Description of the task: All lines from the one with "#119, Motijheel C/A, Dhaka- 1000, Bangladesh" to the end of the data: return those exactly, and only those.
= = = = = = =
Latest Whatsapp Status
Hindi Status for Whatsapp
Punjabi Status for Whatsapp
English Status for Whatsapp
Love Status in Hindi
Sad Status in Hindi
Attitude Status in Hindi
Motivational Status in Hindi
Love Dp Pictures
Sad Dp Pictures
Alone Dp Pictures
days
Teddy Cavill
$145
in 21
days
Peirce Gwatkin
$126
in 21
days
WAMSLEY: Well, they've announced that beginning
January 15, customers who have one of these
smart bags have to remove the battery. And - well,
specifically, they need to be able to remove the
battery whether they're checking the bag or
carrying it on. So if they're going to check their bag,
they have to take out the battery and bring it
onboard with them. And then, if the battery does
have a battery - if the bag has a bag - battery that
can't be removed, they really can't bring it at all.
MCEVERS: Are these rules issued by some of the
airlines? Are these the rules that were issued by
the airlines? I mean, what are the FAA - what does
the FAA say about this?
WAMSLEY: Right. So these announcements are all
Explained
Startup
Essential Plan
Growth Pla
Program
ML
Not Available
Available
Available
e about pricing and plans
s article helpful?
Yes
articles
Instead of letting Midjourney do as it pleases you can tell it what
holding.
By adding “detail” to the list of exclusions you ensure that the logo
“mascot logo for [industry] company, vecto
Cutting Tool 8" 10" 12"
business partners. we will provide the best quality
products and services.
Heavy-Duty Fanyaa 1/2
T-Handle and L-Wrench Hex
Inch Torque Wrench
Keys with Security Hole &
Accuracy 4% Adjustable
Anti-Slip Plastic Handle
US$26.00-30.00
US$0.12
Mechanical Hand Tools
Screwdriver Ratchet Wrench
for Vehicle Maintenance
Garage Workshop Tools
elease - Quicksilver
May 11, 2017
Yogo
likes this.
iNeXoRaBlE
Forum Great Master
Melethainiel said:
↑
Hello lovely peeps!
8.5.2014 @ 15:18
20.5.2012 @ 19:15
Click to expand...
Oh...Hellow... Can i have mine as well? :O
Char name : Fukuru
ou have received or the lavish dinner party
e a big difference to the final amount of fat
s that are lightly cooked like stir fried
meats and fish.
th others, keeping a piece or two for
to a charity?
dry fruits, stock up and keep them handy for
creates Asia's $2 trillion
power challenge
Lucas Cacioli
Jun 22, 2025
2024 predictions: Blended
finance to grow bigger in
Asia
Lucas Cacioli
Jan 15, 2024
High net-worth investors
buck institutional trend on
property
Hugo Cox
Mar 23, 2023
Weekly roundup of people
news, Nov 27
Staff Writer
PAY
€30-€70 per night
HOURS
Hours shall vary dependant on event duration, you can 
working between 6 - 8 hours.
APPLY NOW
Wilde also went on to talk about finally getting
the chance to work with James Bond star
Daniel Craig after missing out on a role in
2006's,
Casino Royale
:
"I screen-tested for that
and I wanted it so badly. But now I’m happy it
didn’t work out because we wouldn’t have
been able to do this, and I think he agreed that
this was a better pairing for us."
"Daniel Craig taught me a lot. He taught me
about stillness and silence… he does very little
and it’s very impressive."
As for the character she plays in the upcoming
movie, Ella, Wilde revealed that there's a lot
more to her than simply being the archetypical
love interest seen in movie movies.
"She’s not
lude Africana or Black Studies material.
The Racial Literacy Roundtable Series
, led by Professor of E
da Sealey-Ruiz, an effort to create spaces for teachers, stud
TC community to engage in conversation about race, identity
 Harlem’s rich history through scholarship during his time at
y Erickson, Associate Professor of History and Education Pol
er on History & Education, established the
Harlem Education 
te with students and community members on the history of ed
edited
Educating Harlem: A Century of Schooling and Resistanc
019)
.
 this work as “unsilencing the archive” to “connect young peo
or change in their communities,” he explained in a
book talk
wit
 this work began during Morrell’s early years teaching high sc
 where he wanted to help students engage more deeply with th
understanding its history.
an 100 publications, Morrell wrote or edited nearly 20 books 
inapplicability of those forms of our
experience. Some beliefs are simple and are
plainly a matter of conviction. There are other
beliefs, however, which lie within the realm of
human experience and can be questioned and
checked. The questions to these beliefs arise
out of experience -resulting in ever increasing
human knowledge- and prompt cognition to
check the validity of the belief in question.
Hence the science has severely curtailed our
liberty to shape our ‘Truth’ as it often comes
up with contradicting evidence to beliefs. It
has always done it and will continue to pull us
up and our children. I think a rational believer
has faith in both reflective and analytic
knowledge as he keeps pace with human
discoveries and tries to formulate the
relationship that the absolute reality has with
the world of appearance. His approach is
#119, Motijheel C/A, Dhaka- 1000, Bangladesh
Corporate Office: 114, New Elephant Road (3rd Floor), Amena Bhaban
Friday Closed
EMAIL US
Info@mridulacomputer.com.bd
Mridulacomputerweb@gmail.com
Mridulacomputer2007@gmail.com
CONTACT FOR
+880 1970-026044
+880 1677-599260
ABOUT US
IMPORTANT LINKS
= = = = = = =
Exercise output:
#119, Motijheel C/A, Dhaka- 1000, Bangladesh
Corporate Office: 114, New Elephant Road (3rd Floor), Amena Bhaban
Friday Closed
EMAIL US
Info@mridulacomputer.com.bd
Mridulacomputerweb@gmail.com
Mridulacomputer2007@gmail.com
CONTACT FOR
+880 1970-026044
+880 1677-599260
ABOUT US
IMPORTANT LINKS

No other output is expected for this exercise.